===== EXCERPTED DATA =====

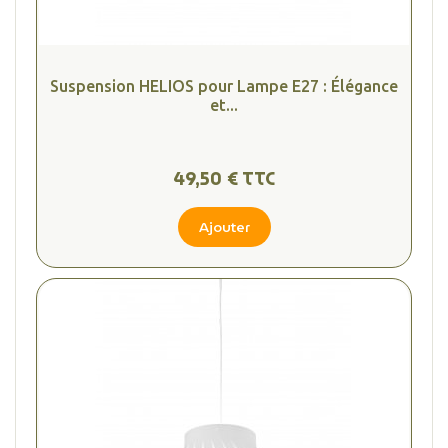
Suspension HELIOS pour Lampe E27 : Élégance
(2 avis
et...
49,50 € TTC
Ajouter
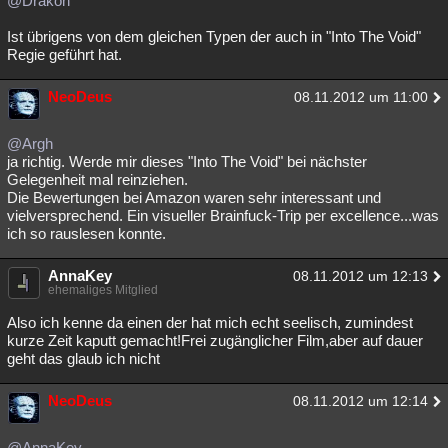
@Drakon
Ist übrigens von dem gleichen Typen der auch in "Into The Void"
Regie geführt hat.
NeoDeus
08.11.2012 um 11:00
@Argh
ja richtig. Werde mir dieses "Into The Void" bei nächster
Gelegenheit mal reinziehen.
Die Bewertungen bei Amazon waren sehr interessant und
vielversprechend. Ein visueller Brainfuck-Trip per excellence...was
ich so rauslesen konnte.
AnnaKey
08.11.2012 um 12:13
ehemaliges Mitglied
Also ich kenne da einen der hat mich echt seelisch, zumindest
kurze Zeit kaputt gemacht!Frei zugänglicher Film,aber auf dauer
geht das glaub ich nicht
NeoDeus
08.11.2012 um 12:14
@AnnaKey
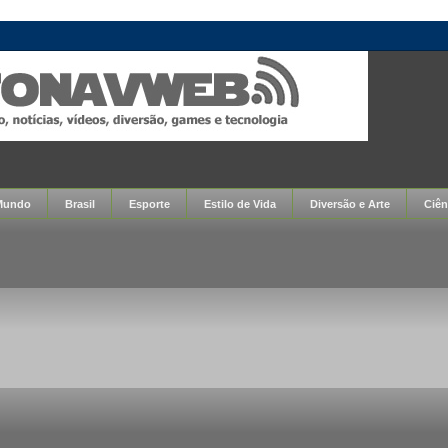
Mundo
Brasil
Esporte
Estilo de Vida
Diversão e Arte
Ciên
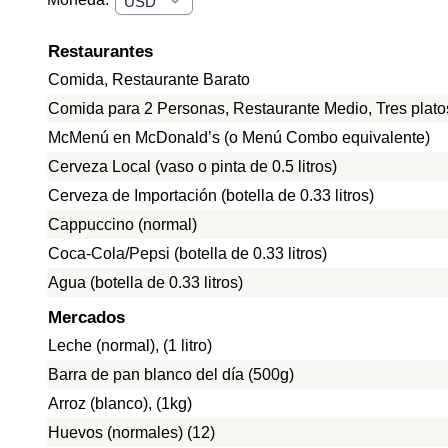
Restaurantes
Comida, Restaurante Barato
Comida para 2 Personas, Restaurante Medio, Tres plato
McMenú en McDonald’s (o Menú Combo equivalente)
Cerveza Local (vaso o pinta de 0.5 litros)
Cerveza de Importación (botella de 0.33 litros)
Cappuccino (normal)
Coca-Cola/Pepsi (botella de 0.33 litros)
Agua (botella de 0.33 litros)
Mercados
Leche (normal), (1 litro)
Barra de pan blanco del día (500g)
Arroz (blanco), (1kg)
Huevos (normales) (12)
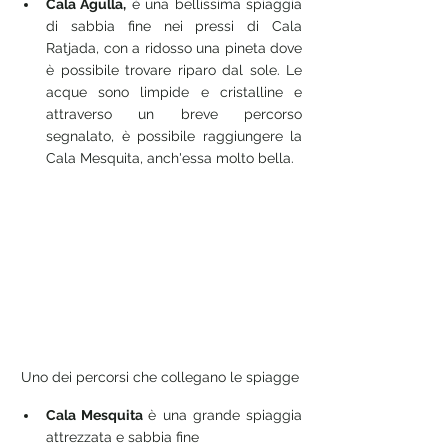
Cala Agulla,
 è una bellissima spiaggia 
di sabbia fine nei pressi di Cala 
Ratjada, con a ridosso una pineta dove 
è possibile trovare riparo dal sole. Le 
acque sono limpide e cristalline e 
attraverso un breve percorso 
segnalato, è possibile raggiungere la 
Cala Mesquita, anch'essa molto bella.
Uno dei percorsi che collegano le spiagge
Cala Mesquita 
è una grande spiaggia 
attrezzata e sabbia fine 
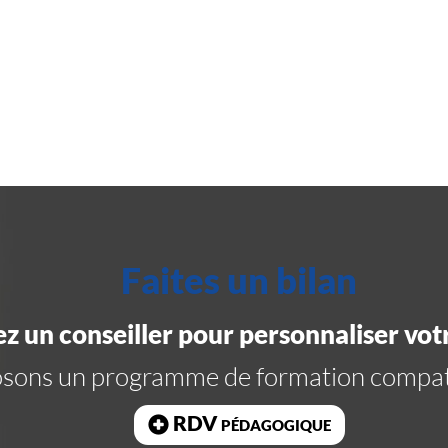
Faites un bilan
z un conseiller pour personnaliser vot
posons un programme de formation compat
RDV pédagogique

=====

Would you please show every line of the material above that includes the string "Mesquita"?

Cala Mesquita, anch'essa molto bella.
Cala Mesquita 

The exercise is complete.